トリックスターと獣人には、逆説性という興味深い要素も共通しています。中東のトリックスターのキャラクター、ゴーハのように、トリックスターは狡猾であると同時に愚かであることもあり、時には愚かで、時には賢明です。確かに、トリックスターは賢明な愚か者であることがよくあります。カール・ユングはまた、トリックスターは「亜人であり超人であり、獣的であり神聖な存在」であるため、逆説的であると述べた。そして私たちも獣人をこのように説明することができます。人間以外の動物、または人間と動物のハイブリッドに変身すると、人間ではなくなりますが、超人的な、または超自然的な力も獲得します。


私はすでに、獣人学が、少なくともシャーマニズムの文脈において、おそらくより広義には、動物の力や超人的な能力を獲得したいという願望をどのように反映しているかについて触れました。このような理由で獣人観が遍在しているとすれば、人間の最も根本的な動機は権力であるというフリードリヒ・ニーチェの仮定を裏付けるものになるかもしれない。ニーチェは、私たちは皆「権力への意志」によって動かされていると考えました。ニーチェは、この哲学者が著書『ツァラトゥストラはこう言った』(1883-1885)の中で生み出した言葉です。


ニーチェは、この力への意志が私たちの「生命への意志」に取って代わるとさえ信じていました。これはアルトゥル・ショーペンハウアーによって開発された概念であり、人間のすべての行動は自分の生命を維持し、(子孫を残すことによって)生命を繁殖させたいという願望から生じていると仮定しています。生命への意志が基本であるというショーペンハウアーの信念に反して、人々はこの世界でより多くの力を得るためにしばしば自分の安全、健康、さらには命さえも危険にさらします。私は、権力が人間の最も主要な原動力であるというニーチェの見解に必ずしも確信を持っているわけではありません。しかし、力、強さ、活力への欲求が私たちの動機の少なくとも1つである場合、これは私たちの獣人的傾向を説明するのに役立つかもしれません。なぜなら、私たちは非人間の動物、または人間と動物のハイブリッドに形を変えることによって、これらの力を吸収できるからです。他の生き物。


ユングは、トリックスターは「動物のレベルをほとんど出ていない精神」を持っていると主張した。このことから、獣人的でトリックスター的な衝動も、人間の知的な考え方から逃れたいという欲求に基づいているのではないかと疑問に思えます。人間の意識はしばしば負担に感じられます。実際、哲学者のピーター・ウェッセル・ザッフェは、私たちの意識レベルは負担がかかるものであると定義し、私たちが種として特有に持ち得る悲惨な思考を防ぐためにさまざまな戦略を考案する必要があると主張しています。したがって、本能的、野生的、肉体的な性質を利用して、人間以外の動物に近づくことができれば、それは一種の解放のように感じられるかもしれません。人間と動物のハイブリッドは、私たちの古代の動物の本能と、より明確に人間らしい思考、感情、行動を統合したいという私たちの願望や試みを表している可能性もあります。

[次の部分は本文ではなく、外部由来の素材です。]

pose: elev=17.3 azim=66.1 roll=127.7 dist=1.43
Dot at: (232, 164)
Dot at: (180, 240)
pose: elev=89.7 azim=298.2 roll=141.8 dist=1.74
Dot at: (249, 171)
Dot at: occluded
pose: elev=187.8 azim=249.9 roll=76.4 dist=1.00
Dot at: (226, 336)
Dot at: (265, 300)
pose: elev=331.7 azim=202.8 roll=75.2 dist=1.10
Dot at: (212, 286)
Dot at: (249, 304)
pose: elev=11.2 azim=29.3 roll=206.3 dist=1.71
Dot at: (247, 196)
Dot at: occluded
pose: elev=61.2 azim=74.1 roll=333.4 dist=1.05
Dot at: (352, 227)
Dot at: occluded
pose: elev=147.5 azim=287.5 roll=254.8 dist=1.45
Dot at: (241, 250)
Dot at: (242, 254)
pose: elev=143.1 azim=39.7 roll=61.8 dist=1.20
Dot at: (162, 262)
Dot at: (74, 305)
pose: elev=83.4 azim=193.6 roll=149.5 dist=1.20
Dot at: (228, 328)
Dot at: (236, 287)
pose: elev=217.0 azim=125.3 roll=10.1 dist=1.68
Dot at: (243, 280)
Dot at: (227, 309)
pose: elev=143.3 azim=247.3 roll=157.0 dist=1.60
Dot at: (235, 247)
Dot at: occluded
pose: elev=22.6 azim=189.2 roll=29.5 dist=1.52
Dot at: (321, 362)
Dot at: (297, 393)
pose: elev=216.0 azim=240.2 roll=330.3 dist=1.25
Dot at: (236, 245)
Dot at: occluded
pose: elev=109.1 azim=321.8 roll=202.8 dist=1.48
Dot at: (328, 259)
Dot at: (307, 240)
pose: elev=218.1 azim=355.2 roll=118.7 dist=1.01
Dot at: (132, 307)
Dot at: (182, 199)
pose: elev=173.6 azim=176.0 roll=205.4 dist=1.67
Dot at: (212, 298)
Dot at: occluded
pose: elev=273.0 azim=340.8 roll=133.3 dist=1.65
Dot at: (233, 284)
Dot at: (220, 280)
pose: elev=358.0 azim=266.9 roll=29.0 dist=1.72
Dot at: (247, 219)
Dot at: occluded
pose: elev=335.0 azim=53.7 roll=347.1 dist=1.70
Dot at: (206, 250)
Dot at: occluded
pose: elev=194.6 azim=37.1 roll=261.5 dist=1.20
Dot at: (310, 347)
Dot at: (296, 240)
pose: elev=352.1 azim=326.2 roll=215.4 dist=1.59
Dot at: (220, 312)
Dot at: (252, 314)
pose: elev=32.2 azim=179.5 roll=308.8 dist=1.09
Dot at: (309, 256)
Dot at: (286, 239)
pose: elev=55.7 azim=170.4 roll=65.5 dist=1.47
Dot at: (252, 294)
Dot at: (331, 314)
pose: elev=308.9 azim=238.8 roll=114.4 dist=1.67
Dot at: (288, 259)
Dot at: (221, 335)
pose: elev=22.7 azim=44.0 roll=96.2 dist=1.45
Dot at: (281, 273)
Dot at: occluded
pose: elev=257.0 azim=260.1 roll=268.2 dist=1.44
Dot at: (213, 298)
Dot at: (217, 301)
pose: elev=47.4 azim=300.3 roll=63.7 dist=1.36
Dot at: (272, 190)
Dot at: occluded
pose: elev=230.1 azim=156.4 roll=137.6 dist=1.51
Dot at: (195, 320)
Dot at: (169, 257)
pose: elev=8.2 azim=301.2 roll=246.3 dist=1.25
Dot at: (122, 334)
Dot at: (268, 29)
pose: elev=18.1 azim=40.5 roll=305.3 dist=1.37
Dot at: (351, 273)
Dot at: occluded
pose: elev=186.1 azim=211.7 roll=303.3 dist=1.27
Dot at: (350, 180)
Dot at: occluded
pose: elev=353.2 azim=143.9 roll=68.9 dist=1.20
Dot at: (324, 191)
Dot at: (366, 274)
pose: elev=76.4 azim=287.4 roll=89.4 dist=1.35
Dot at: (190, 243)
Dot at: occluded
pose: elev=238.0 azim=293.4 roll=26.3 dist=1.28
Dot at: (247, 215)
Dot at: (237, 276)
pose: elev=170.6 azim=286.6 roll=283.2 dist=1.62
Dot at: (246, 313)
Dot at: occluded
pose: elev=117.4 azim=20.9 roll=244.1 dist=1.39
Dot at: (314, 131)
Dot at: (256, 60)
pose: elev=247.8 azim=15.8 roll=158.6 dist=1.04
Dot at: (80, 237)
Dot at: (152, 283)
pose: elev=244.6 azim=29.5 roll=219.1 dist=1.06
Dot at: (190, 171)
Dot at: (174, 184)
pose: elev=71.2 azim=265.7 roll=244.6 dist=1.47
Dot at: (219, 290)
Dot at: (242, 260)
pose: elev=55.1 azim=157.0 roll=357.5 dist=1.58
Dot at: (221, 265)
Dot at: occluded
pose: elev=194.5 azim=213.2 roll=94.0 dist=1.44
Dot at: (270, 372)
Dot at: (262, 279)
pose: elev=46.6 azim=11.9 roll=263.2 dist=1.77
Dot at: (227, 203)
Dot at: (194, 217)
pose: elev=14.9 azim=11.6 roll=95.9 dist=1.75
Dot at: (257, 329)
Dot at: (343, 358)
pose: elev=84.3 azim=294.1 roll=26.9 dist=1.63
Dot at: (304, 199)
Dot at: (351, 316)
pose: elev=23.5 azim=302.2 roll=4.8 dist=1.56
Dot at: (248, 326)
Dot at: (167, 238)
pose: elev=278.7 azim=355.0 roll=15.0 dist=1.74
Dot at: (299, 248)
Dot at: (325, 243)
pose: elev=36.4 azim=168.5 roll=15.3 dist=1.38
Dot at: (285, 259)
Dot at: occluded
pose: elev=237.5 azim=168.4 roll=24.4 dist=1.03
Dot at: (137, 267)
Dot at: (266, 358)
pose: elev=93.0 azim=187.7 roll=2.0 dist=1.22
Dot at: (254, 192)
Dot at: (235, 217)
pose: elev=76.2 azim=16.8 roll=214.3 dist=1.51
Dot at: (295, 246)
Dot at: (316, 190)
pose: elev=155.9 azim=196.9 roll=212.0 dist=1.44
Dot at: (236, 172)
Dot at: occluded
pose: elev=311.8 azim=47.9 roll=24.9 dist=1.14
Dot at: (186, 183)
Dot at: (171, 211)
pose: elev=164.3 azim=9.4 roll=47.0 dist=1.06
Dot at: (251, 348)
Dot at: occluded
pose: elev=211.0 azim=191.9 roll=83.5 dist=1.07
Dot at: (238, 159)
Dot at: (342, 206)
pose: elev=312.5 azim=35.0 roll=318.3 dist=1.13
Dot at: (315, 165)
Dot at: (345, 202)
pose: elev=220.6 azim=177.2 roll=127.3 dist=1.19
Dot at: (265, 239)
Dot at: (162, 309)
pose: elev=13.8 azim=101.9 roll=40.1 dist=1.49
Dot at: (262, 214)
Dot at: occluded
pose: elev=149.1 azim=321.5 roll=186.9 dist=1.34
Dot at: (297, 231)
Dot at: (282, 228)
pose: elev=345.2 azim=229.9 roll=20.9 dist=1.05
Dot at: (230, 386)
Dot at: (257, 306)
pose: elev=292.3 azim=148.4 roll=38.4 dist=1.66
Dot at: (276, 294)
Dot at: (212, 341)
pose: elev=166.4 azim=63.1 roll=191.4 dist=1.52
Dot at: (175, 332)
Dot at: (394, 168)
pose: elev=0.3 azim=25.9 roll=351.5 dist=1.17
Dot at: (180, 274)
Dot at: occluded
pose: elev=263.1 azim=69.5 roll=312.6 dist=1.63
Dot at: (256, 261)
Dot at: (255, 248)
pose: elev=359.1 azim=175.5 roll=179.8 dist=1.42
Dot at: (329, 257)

獣人やトリックスターを描きたいという人間の願望は、私たちが自分自身を超越したい、あるいはもっと自分らしくなりたいという衝動を物語っています。私たちは、トリックスターと同じように本質的に逆説的であるため、人間未満であることと人間以上であるという、表向きは相反する 2 つの目的を達成しようとしている可能性が非常に高いです。